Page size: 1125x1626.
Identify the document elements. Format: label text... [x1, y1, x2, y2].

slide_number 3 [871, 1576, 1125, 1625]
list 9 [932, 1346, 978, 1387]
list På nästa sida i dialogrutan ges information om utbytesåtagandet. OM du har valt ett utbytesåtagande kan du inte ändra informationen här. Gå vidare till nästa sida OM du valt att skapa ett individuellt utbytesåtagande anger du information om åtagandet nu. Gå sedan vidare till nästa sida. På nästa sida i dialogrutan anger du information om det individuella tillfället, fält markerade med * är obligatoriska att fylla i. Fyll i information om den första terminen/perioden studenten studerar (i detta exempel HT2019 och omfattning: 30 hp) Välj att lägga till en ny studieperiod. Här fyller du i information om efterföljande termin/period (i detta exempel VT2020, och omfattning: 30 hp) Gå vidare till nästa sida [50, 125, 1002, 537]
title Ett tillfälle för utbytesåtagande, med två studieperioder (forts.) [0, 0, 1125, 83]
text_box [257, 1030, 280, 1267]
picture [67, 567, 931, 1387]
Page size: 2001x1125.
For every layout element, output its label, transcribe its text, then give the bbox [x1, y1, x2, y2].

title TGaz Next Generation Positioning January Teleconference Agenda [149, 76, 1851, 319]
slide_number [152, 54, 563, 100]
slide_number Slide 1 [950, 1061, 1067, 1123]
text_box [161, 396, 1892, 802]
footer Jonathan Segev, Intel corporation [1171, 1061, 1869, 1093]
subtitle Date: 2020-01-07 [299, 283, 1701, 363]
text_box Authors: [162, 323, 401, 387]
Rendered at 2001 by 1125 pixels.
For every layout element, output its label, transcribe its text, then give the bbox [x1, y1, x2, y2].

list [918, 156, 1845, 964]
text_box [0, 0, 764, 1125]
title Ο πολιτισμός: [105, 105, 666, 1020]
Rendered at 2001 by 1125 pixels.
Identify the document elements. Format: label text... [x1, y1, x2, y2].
• • • • • • •
• [TO-DO ITEM]:
In the listing above, find each line containing "Page" and copy it.

• [EXERCISE OUTPUT]:
Page size: 1125x1626.
Page size: 2001x1125.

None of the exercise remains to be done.